* **Work task**
Please copy all of the entries exactly, but drop every picture.

====== Data for analysis ======

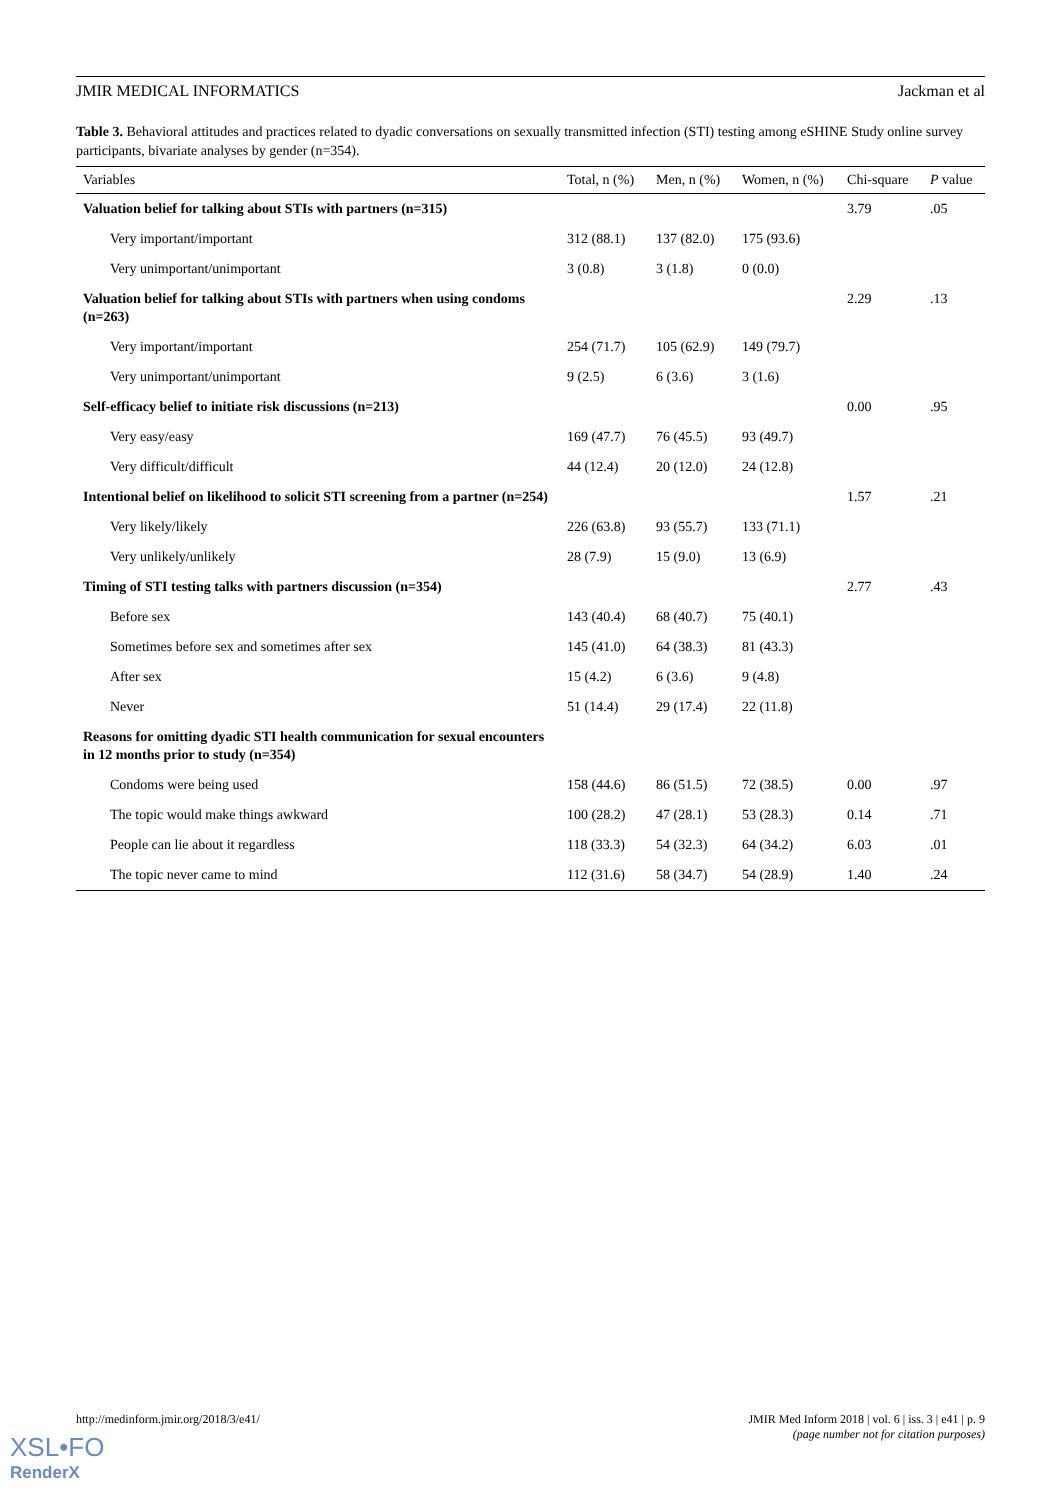JMIR MEDICAL INFORMATICS Jackman et al
Table 3. Behavioral attitudes and practices related to dyadic conversations on sexually transmitted infection (STI) testing among eSHINE Study online survey participants, bivariate analyses by gender (n=354).
| Variables | Total, n (%) | Men, n (%) | Women, n (%) | Chi-square | P value |
| --- | --- | --- | --- | --- | --- |
| Valuation belief for talking about STIs with partners (n=315) | | | | 3.79 | .05 |
| Very important/important | 312 (88.1) | 137 (82.0) | 175 (93.6) | | |
| Very unimportant/unimportant | 3 (0.8) | 3 (1.8) | 0 (0.0) | | |
| Valuation belief for talking about STIs with partners when using condoms (n=263) | | | | 2.29 | .13 |
| Very important/important | 254 (71.7) | 105 (62.9) | 149 (79.7) | | |
| Very unimportant/unimportant | 9 (2.5) | 6 (3.6) | 3 (1.6) | | |
| Self-efficacy belief to initiate risk discussions (n=213) | | | | 0.00 | .95 |
| Very easy/easy | 169 (47.7) | 76 (45.5) | 93 (49.7) | | |
| Very difficult/difficult | 44 (12.4) | 20 (12.0) | 24 (12.8) | | |
| Intentional belief on likelihood to solicit STI screening from a partner (n=254) | | | | 1.57 | .21 |
| Very likely/likely | 226 (63.8) | 93 (55.7) | 133 (71.1) | | |
| Very unlikely/unlikely | 28 (7.9) | 15 (9.0) | 13 (6.9) | | |
| Timing of STI testing talks with partners discussion (n=354) | | | | 2.77 | .43 |
| Before sex | 143 (40.4) | 68 (40.7) | 75 (40.1) | | |
| Sometimes before sex and sometimes after sex | 145 (41.0) | 64 (38.3) | 81 (43.3) | | |
| After sex | 15 (4.2) | 6 (3.6) | 9 (4.8) | | |
| Never | 51 (14.4) | 29 (17.4) | 22 (11.8) | | |
| Reasons for omitting dyadic STI health communication for sexual encounters in 12 months prior to study (n=354) | | | | | |
| Condoms were being used | 158 (44.6) | 86 (51.5) | 72 (38.5) | 0.00 | .97 |
| The topic would make things awkward | 100 (28.2) | 47 (28.1) | 53 (28.3) | 0.14 | .71 |
| People can lie about it regardless | 118 (33.3) | 54 (32.3) | 64 (34.2) | 6.03 | .01 |
| The topic never came to mind | 112 (31.6) | 58 (34.7) | 54 (28.9) | 1.40 | .24 |
http://medinform.jmir.org/2018/3/e41/ JMIR Med Inform 2018 | vol. 6 | iss. 3 | e41 | p. 9
(page number not for citation purposes)
XSL•FO
RenderX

======

* **Result of this exercise**
JMIR MEDICAL INFORMATICS Jackman et al
Table 3. Behavioral attitudes and practices related to dyadic conversations on sexually transmitted infection (STI) testing among eSHINE Study online survey participants, bivariate analyses by gender (n=354).
| Variables | Total, n (%) | Men, n (%) | Women, n (%) | Chi-square | P value |
| --- | --- | --- | --- | --- | --- |
| Valuation belief for talking about STIs with partners (n=315) | | | | 3.79 | .05 |
| Very important/important | 312 (88.1) | 137 (82.0) | 175 (93.6) | | |
| Very unimportant/unimportant | 3 (0.8) | 3 (1.8) | 0 (0.0) | | |
| Valuation belief for talking about STIs with partners when using condoms (n=263) | | | | 2.29 | .13 |
| Very important/important | 254 (71.7) | 105 (62.9) | 149 (79.7) | | |
| Very unimportant/unimportant | 9 (2.5) | 6 (3.6) | 3 (1.6) | | |
| Self-efficacy belief to initiate risk discussions (n=213) | | | | 0.00 | .95 |
| Very easy/easy | 169 (47.7) | 76 (45.5) | 93 (49.7) | | |
| Very difficult/difficult | 44 (12.4) | 20 (12.0) | 24 (12.8) | | |
| Intentional belief on likelihood to solicit STI screening from a partner (n=254) | | | | 1.57 | .21 |
| Very likely/likely | 226 (63.8) | 93 (55.7) | 133 (71.1) | | |
| Very unlikely/unlikely | 28 (7.9) | 15 (9.0) | 13 (6.9) | | |
| Timing of STI testing talks with partners discussion (n=354) | | | | 2.77 | .43 |
| Before sex | 143 (40.4) | 68 (40.7) | 75 (40.1) | | |
| Sometimes before sex and sometimes after sex | 145 (41.0) | 64 (38.3) | 81 (43.3) | | |
| After sex | 15 (4.2) | 6 (3.6) | 9 (4.8) | | |
| Never | 51 (14.4) | 29 (17.4) | 22 (11.8) | | |
| Reasons for omitting dyadic STI health communication for sexual encounters in 12 months prior to study (n=354) | | | | | |
| Condoms were being used | 158 (44.6) | 86 (51.5) | 72 (38.5) | 0.00 | .97 |
| The topic would make things awkward | 100 (28.2) | 47 (28.1) | 53 (28.3) | 0.14 | .71 |
| People can lie about it regardless | 118 (33.3) | 54 (32.3) | 64 (34.2) | 6.03 | .01 |
| The topic never came to mind | 112 (31.6) | 58 (34.7) | 54 (28.9) | 1.40 | .24 |
http://medinform.jmir.org/2018/3/e41/ JMIR Med Inform 2018 | vol. 6 | iss. 3 | e41 | p. 9
(page number not for citation purposes)
XSL•FO
RenderX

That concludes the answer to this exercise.